Kisah ziarah nan panjang bersama dengan Diapun mengalami pasang-surut. Ada saat aku begitu bersemangat untuk mengikuti Dia, namun sering aku mengalami kelesuan dalam ziarah ini, sehingga timbul keinginan untuk meninggalkan Dia. Akupun sering tergoda untuk mengikuti gerak arus modernisasi serta ingin menjadi manusia instant. Syukurlah di saat aku mengalami kelesuan selalu timbul harapan dan semangat yang baru untuk terus berjuang. Dia tak pernah meninggalkan orang pilihan-Nya. Walaupun aku sering tak setia dan mengingkari apa yang telah aku ikrarkan kepada-Nya. Dia tetap setia dan tak pernah mengingkari janji-Nya karena Dia tak pernah mengingkari diri-Nya sendiri.

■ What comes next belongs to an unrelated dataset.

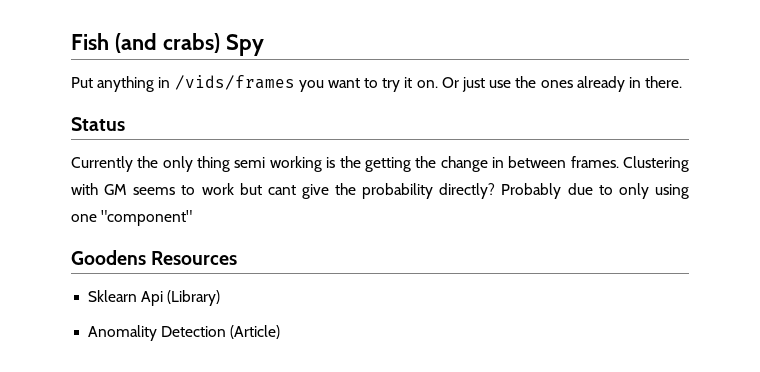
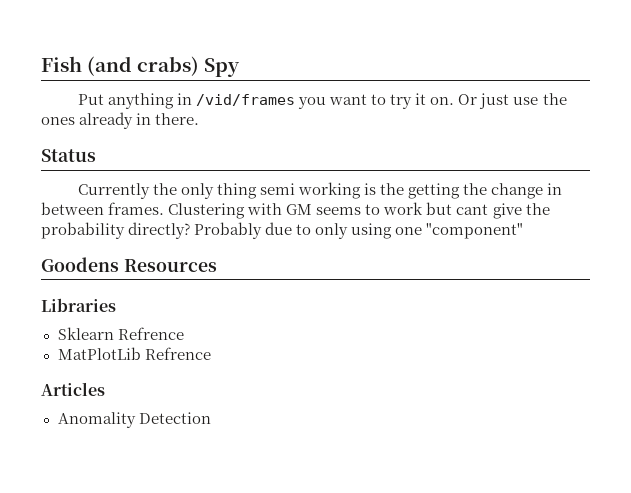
[174,75,295,90] /vids/frames -> [195,94,295,106] /vid/frames
(238, 258) none -> [41,298,116,312] // Libraries
[141,290,221,306] Api (Library) -> [117,327,184,340] [57,347,211,360] [41,382,105,396] Refrence // MatPlotLib Refrence // Articles
[230,325,281,339] (Article) -> (211, 418) none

Di saat aku mengalami kebahagiaan terlebih ketika aku merayakan panca windu hidup membiaraku, di dalam hati ini hanya ada rasa syukur, rasa bahagia karena aku telah bersedia menjawab panggilan-Nya dan menggabungkan diri dalam Tarekat BUNDA HATI KUDUS.Akupun tak pernah melupakan peranan Ibu Maria dan mencintai dia dalam menjalani hidup ini.Aku memang mencintai Sang Ibu. Semuanya ini tertanam dalam sanubari sejak masa kecilku di mana setiap malam kami seluruh anggota keluarga mendaraskan doa Tuhan dan Salam Maria, serta litani Santa Maria, dan melantunkan lagu-lagu Maria dari Yubilate. Orang tuaku mempunyai peranan yang penting dalam hidupku. Kebiasaan mendoakan Rosario sampai saat ini terus aku jalankan.
Kini ke dua orang tua serta beberapa saudara-saudariku telah kembali kepangkuan-Nya. Semoga mereka berbahagia di sana di dalam Kerajaan-Nya dan ikut serta bersama putera dan saudara mereka yang kini merayakan Panca Windu Hidup Membiaranya. Semoga!